As we can see from the figure, the univariate imputation using statistic properties (most frequent, median and mean) yields the most inaccurate imputation results. Compared to the univariate, the multivariate imputation techniques return significantly lower imputation errors. Our proposed method outperforms other methods for all stations and pollutants except for Delhi monitoring stations measuring \(\hbox {NO}_{2}\). Out of ten stations, other methods yield slightly better performance in three monitoring stations (i.e. \(S^3\), \(S^5\) and \(S^9\)). As discussed in the previous section, weak correlations among stations lower our proposed method performance.

Figure 19 shows the rate of improvement on RMSE (RIR). Positive RIR values indicate that our proposed model outperforms other methods. In contrast, negative RIR values imply other models have better performance than ours. Compared to the most frequent, median and mean imputations, our proposed autoencoder model can significantly improve the RMSE values, ranging from 50 to 80 per cent in most cases. Our proposed method also contributes positive RIR values for Bayesian ridge, decision tree, extra-trees and k-nearest neighbours imputation methods, mainly improving between 10% and 50%. For Delhi measuring \(\hbox {NO}_{2}\), our proposed method contributes six negative RIR values; half of them occur in station \(S^5\). In monitoring \(S^5\), mean, median and kNN imputations perform better than our proposed model, marginally improving 6.46%, 0.87% and 1.15% of RIR values, respectively. Out of six negative RIR values, half of them are caused by median imputation. Median imputation contributes the lowest RMSE for monitoring station \(S^9\), about 17% better than our proposed model.

Fig. 19
figure 19

Performance comparison of the proposed model against commonly used methods

To acquire global knowledge, we calculated the average RIR values of each imputation method from all stations and pollutants. The results are summarised in Table 18. Our model outperforms the univariate imputations, improving the average RIR from around 50 to 65 per cent. For multivariate imputation, the average RIR improvement range is from about 20 to 40%.

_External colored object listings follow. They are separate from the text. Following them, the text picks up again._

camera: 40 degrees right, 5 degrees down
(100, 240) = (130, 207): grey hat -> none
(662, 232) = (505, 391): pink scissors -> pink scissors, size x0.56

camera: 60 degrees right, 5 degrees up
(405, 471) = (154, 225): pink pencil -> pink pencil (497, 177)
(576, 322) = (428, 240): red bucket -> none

Table 18 Average of RIR values calculated from all stations

4 Conclusions

Missing values are common real-world scenarios with collected data. Due to many factors, every measurement system can face this issue, and some of them may suffer from losing critical data. The existence of missing data can influence the study interpretations and affect the functioning of air quality-related public services. A strategy to overcome missing data needs to be addressed by proposing an imputation method. Moreover, understanding the spatiotemporal characteristics of air pollutant data can improve the robustness of air quality missing data imputation.

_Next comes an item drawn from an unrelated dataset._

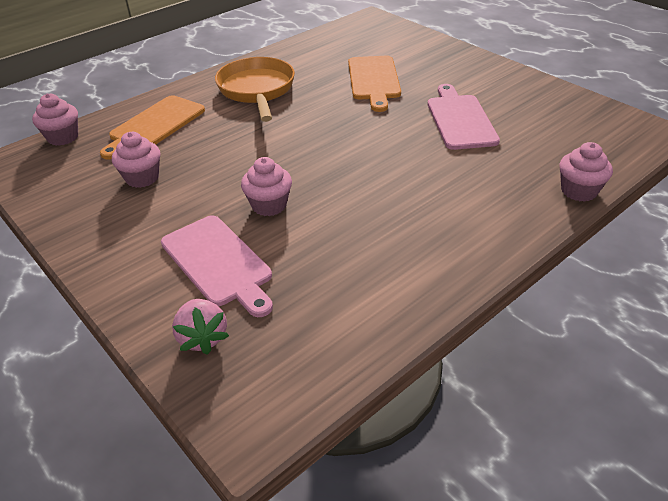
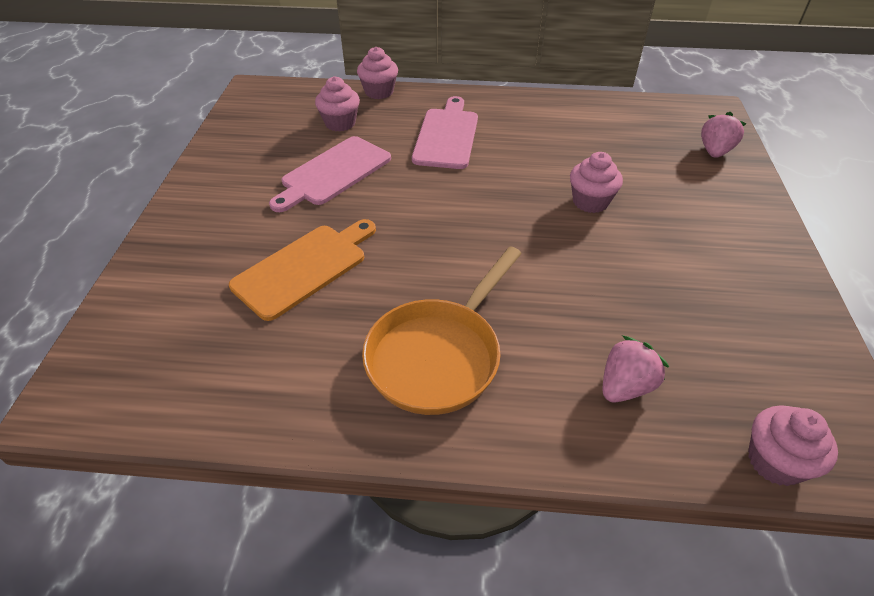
camera: 135 degrees left, 5 degrees up
(142, 178) = (690, 305): pink cupcake -> pink cupcake (340, 123)
(155, 125) = (625, 386): orange cutting board -> pink strawberry
(218, 263) = (671, 184): pink cutting board -> pink cutting board (447, 136)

This study has tried to address the challenges of implementing a suitable method for air quality missing data imputation. Inspired by the capabilities of the denoising autoencoder to reconstruct the corrupted data, we proposed an imputation method that exploits both temporal and spatial data to improve imputation accuracy. We determined an ideal temporal window size of 8-time steps and a spatial combination of 3 neighbouring stations to provide an \(8\times 4\) input set to the model. The aggregation of the input sets is performed to obtain a single prediction at a specific time. In this study, two imputation scenarios are conducted, namely short-interval imputation and long-interval consecutive imputation. For the short-interval imputation, some levels of missingness are introduced (i.e. 20%, 40%, 60% and 80%). However, all data in a specific period are removed during the long-interval imputation steps.

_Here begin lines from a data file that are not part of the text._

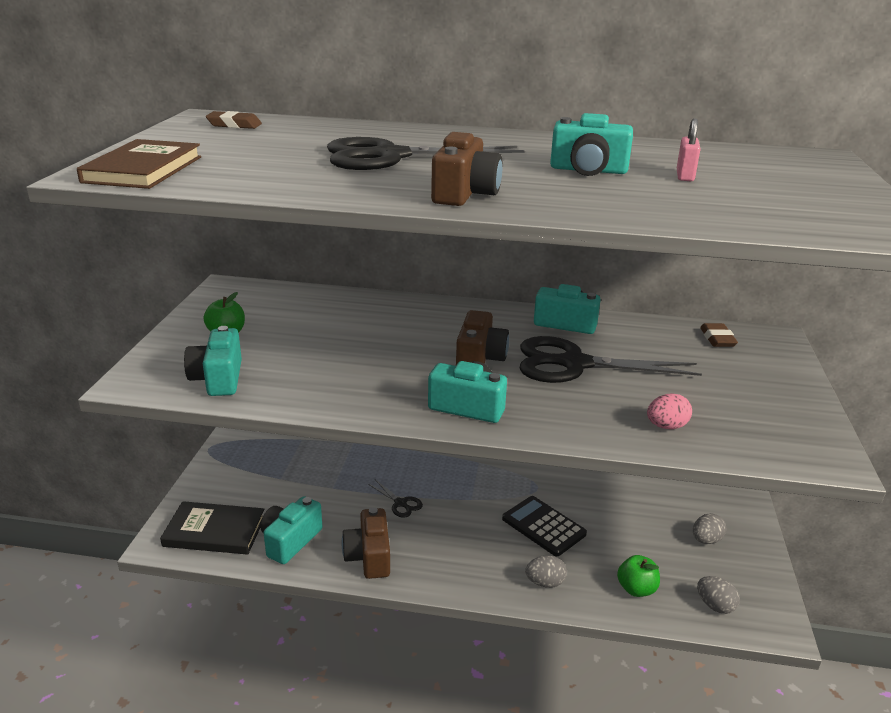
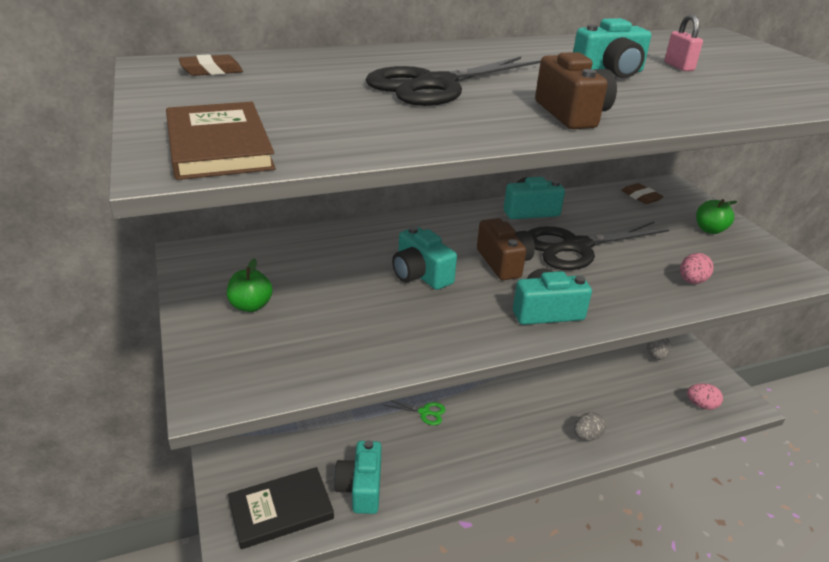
camera: 30 degrees left, 5 degrees up
(218, 379) = (299, 359): turquoise camera -> turquoise camera (420, 274)
(369, 556) = (441, 472): brown camera -> none
(400, 503) = (424, 412): black scissors -> green scissors
(543, 526) = (547, 388): black calculator -> none
(636, 589) = (647, 414): green apple -> green apple (709, 230)
(715, 605) = (701, 405): grey egg -> pink egg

Results show that our proposed method and model give satisfying imputation results with \(R^2\ge 0.6\), even when the data in the target station are entirely missing. Degraded imputation performances arises when among stations are weekly correlated. Low correlation coefficients compose more irregular input values, making our proposed autoencoder model unable to recover noisy inputs. Compared to univariate imputation techniques, our model improves up to 65% of average RIR and 20% - 40% against the multivariate imputation techniques.